Updated: Aug 9, 2020

Here are worship materials for the 10th Sunday after Pentecost.



Broom Tree.


Call to Worship Psalm 100

One: Make a joyful noise to the Lord, all the earth.  All: Worship the Lord with gladness; come into his presence with singing. 

One: Know that the Lord is God. All: It is he that made us, and we are his; we are his people, and the sheep of his pasture. 

One: Enter his gates with thanksgiving, and his courts with praise. All: Give thanks to him, bless his name. 

One: For the Lord is good.

All: His steadfast love endures forever, and his faithfulness to all generations.

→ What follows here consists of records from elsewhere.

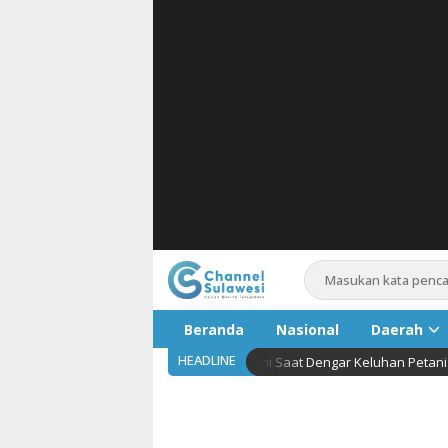
Beranda
Nasional
Daerah
HEADLINE
hi Traktor untuk Kelompok Tani Saat Dengar Keluhan Petani di Sawah
Pariwis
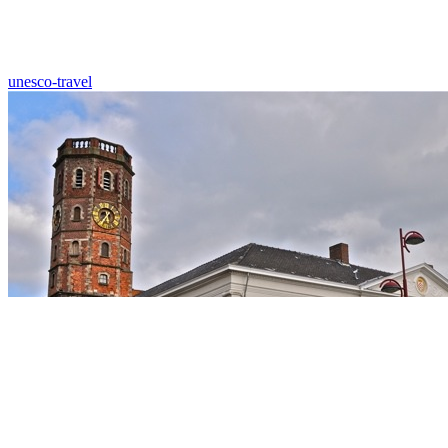
unesco-travel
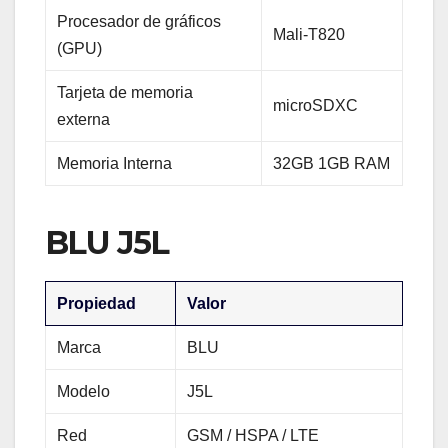
Procesador de gráficos
Mali-T820
(GPU)
Tarjeta de memoria
microSDXC
externa
Memoria Interna
32GB 1GB RAM
BLU J5L
Propiedad
Valor
Marca
BLU
Modelo
J5L
Red
GSM / HSPA / LTE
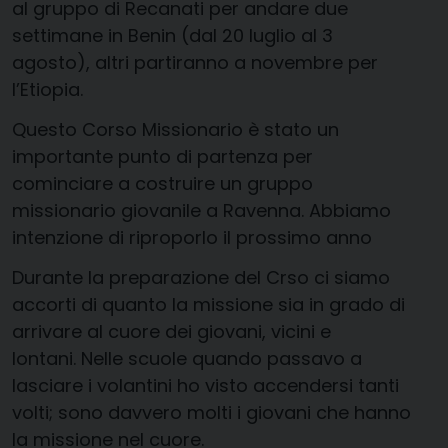
al gruppo di Recanati per andare due
settimane in Benin (dal 20 luglio al 3
agosto), altri partiranno a novembre per
l’Etiopia.
Questo Corso Missionario è stato un
importante punto di partenza per
cominciare a costruire un gruppo
missionario giovanile a Ravenna. Abbiamo
intenzione di riproporlo il prossimo anno
Durante la preparazione del Crso ci siamo
accorti di quanto la missione sia in grado di
arrivare al cuore dei giovani, vicini e
lontani. Nelle scuole quando passavo a
lasciare i volantini ho visto accendersi tanti
volti; sono davvero molti i giovani che hanno
la missione nel cuore.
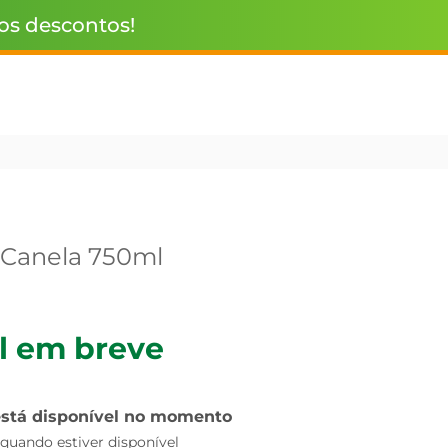
 os descontos!
l Canela 750ml
l em breve
está disponível no momento
uando estiver disponível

One: So it is as we proclaim in greeting one another,

“The peace of the Lord be with you.”

All: And also with you.

One: Please be seated. Let us pray.

Prayer of Invocation and Confession

Living God, bless our worship with your presence and our living with your faithfulness. We gather as a small group, though hopeful that our witness might be powerful beyond what we can measure, that by our gathering your life-giving love might be manifest.

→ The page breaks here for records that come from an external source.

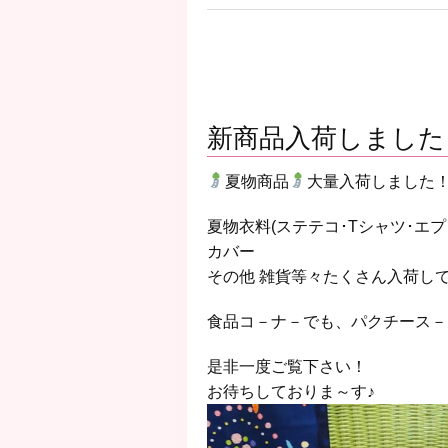
新商品入荷しました
夏物商品
大量入荷しました
夏物衣料(ステテコ･Tシャツ･エプ
カバー
その他 雑貨等々たくさん入荷し
食品コ－ナ－でも、パクチース－
是非一度ご覧下さい！
お待ちしておりま～す♪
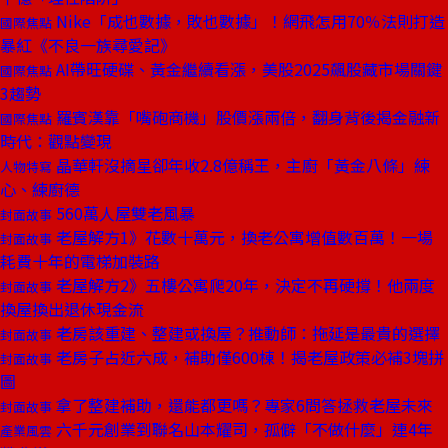
Nike「成也數據，敗也數據」！網飛怎用70％法則打造
國際焦點
暴紅《不良一族尋愛記》
AI帶旺硬碟、黃金繼續看漲，美股2025飆股藏市場關鍵
國際焦點
3趨勢
羅賓漢靠「嘴砲商機」股價漲兩倍，翻身背後揭金融新
國際焦點
時代：觀點變現
晶華軒沒摘星卻年收2.8億稱王，主廚「黃金八條」練
人物特寫
心、練廚德
560萬人屋雙老風暴
封面故事
老屋解方1》花數十萬元，換老公寓增值數百萬！一場
封面故事
耗費十年的電梯加裝路
老屋解方2》五樓公寓爬20年，決定不再硬撐！他兩度
封面故事
換屋換出退休現金流
老房該重建、整建或換屋？推動師：拖延是最貴的選擇
封面故事
老房子占近六成，補助僅600棟！揭老屋政策必補3塊拼
封面故事
圖
拿了整建補助，還能都更嗎？專家6問答拯救老屋未來
封面故事
六千元創業到聯名山本耀司，孤僻「不做什麼」連4年
產業風雲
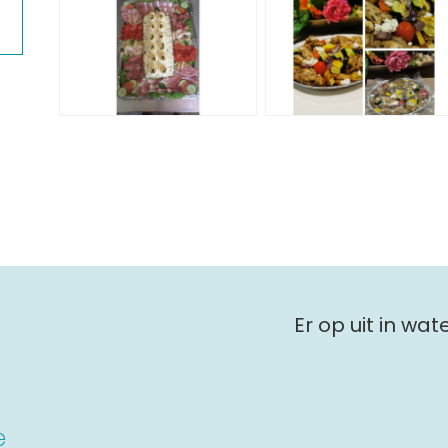
Er op uit in wa
e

We pray this amidst a culture that often denies you, that seeks spectacle more than calm and excitement more than truth, and that governs less for the sake of love and more for the sake of the accumulation of power.


Elijah and the Sheer Silence, artist unknown.

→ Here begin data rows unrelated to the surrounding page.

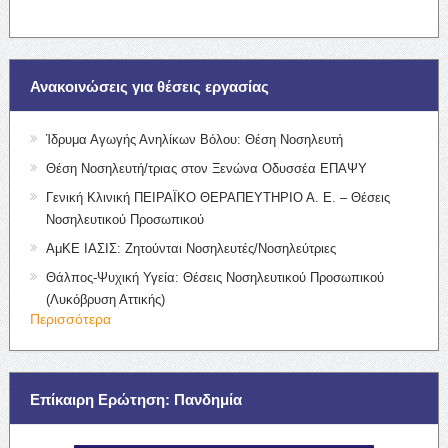
Ανακοινώσεις για θέσεις εργασίας
Ίδρυμα Αγωγής Ανηλίκων Βόλου: Θέση Νοσηλευτή
Θέση Νοσηλευτή/τριας στον Ξενώνα Οδυσσέα ΕΠΑΨΥ
Γενική Κλινική ΠΕΙΡΑΪΚΟ ΘΕΡΑΠΕΥΤΗΡΙΟ Α. Ε. – Θέσεις
Νοσηλευτικού Προσωπικού
ΑμΚΕ ΙΑΣΙΣ: Ζητούνται Νοσηλευτές/Νοσηλεύτριες
Θάλπος-Ψυχική Υγεία: Θέσεις Νοσηλευτικού Προσωπικού
(Λυκόβρυση Αττικής)
Περισσότερα
Επίκαιρη Ερώτηση: Πανδημία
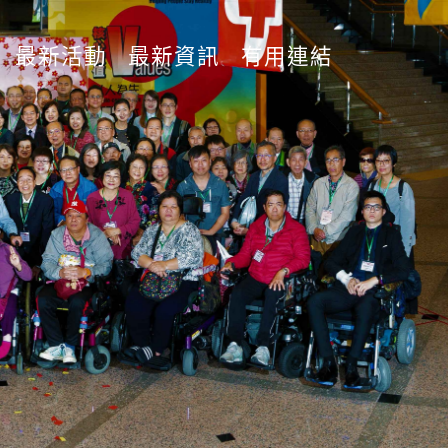
最新活動
最新資訊
有用連結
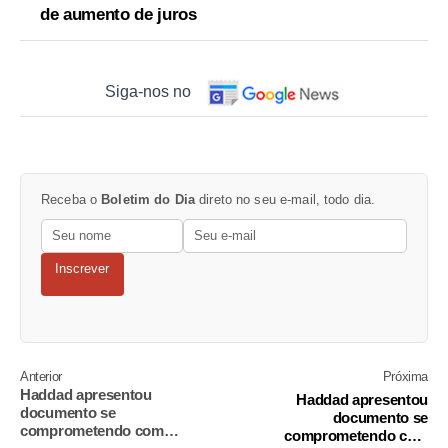
de aumento de juros
Siga-nos no
Receba o
Boletim do Dia
direto no seu e-mail, todo dia.
Inscrever
Anterior
Próxima
Haddad apresentou
Haddad apresentou
documento se
documento se
comprometendo com
comprometendo com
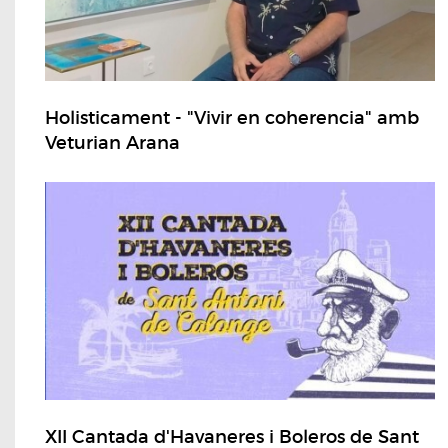
Holisticament - "Vivir en coherencia" amb
Veturian Arana
XII Cantada d'Havaneres i Boleros de Sant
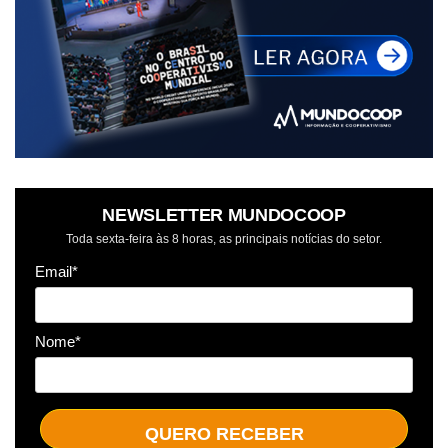
NEWSLETTER MUNDOCOOP
Toda sexta-feira às 8 horas, as principais notícias do setor.
Email*
Nome*
QUERO RECEBER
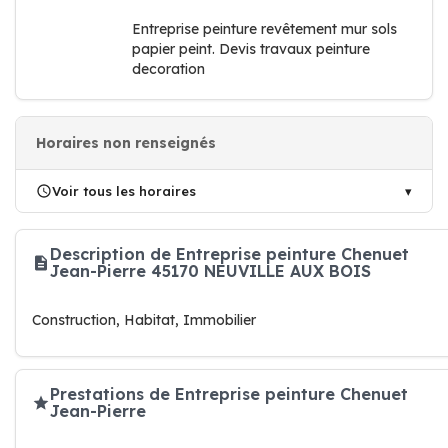
Entreprise peinture revêtement mur sols
papier peint. Devis travaux peinture
decoration
Horaires non renseignés
Voir tous les horaires
Description de Entreprise peinture Chenuet
Jean-Pierre 45170 NEUVILLE AUX BOIS
Construction, Habitat, Immobilier
Prestations de Entreprise peinture Chenuet
Jean-Pierre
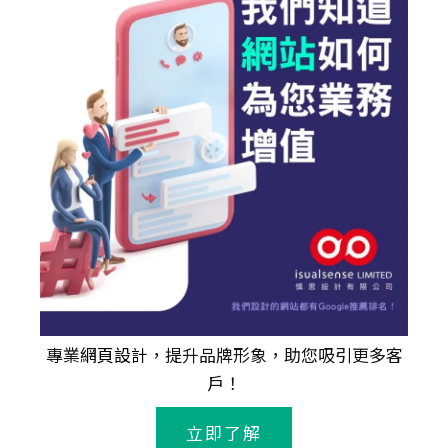
專業
網頁設計
，提升品牌形象，助您吸引更多客
戶！
立即了解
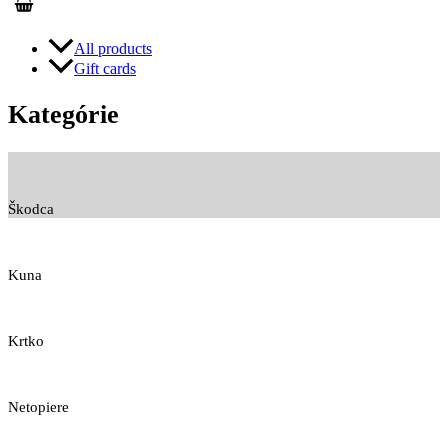
All products
Gift cards
Kategórie
Škodca
Kuna
Krtko
Netopiere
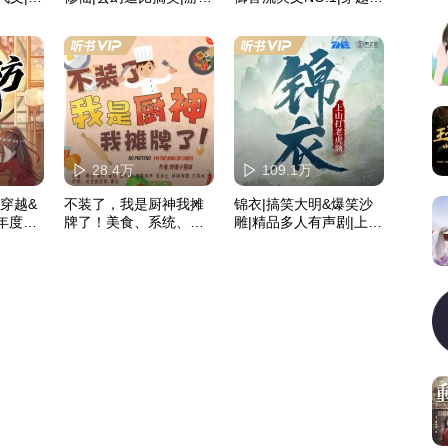
也可修行多人有声剧
笑|游戏异界|多人有声剧
28.4万
109.1万
|穿越&
不装了，我是厨神我摊
锦衣|搞笑大明&爆笑沙
|年度热
牌了！美食、系统、搞
雕|精品多人有声剧|上山
堂江湖
笑、爱情
打老虎额|上部完结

We pray this as your people when many other gods might entice us or lay claim to us—gods of commerce and the marketplace, gods of accomplishment and self-aggrandizement, gods of personal fulfillment at the cost of others’ wellbeing. There are many altars at which we might offer sacrifice. Help us most truly to offer ourselves as a living sacrifice to you who is love, who commands justice, who calls to us in truth.

We pray this often suspecting that we alone are the ones who care. Like Elijah, we often suspect that we are alone in our stand that you are real and alive and at work in the world, and that this demands something of us—that we are to enact justice, that we are as of old to see to the wellbeing of the poor, the orphan and the widow, the unwell and the downtrodden, among whom we might well be, if not now then one day.

Free us from the bitterness that such a suspicion might give rise to. Forgive us this spirit of grievance that such grief might curdle into. Forgive us that this remnant of which we are each but one thread might not be the glory we seek or the reward we feel we deserve. The church, once so respectable in our culture, has become an odd outpost, old fashioned, easily dismissed.

We pray that the beauty of your presence might sustain us nonetheless, the assurance of your silent Word might speak to us and encourage us. We pray that the justice we seek might be more glorious than any social standing we might once have sought to enjoy.

Jesus & Peter, Sieger Koder, Germany, 21st c.

We pray all this in the faith of Christ, whose abiding in you was so full and true he calmed storms, assuaged fear, and strengthened for the long journey from life to Life. Amen.